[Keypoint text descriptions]
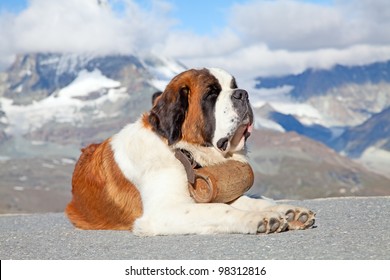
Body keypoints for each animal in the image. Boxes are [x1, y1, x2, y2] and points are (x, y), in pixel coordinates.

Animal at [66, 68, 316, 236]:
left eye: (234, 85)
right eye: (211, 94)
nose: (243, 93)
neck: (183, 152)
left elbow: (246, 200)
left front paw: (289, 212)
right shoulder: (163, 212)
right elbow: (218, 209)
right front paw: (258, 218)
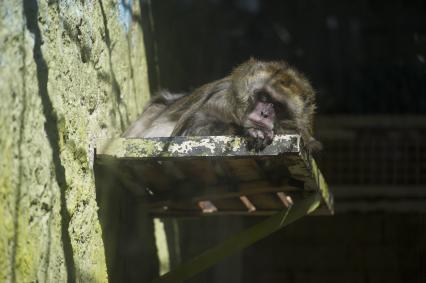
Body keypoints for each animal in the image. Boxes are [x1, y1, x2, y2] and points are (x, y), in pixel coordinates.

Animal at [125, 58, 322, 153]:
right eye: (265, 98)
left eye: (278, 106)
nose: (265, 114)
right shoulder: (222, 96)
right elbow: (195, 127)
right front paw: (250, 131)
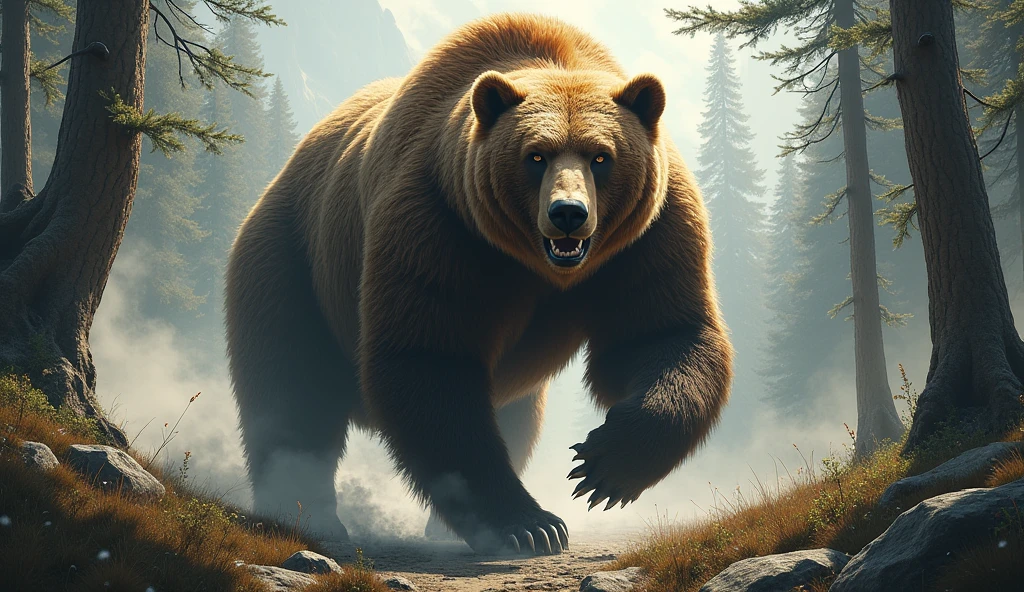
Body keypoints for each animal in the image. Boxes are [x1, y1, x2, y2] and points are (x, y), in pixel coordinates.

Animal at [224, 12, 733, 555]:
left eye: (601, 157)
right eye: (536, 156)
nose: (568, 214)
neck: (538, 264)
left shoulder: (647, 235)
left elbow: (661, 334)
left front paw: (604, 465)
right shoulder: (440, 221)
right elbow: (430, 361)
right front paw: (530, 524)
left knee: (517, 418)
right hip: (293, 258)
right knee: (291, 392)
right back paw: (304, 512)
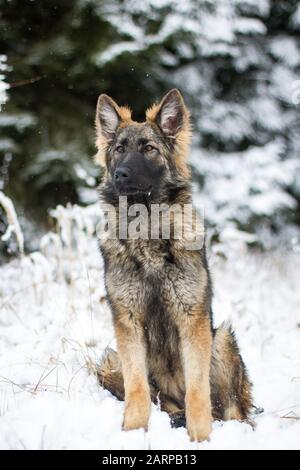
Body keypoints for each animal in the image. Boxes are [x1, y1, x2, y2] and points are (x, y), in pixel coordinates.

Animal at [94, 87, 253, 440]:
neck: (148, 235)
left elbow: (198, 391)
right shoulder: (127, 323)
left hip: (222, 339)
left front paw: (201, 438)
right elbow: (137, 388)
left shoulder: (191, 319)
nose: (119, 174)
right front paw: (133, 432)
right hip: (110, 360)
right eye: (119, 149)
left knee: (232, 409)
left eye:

*What you are asked to do*: Copy each line of the records above that carries the word "shoulder".

*Answer area*:
right shoulder: (163, 212)
right shoulder: (222, 96)
left shoulder: (647, 235)
right shoulder: (440, 221)
right shoulder: (127, 323)
left shoulder: (191, 319)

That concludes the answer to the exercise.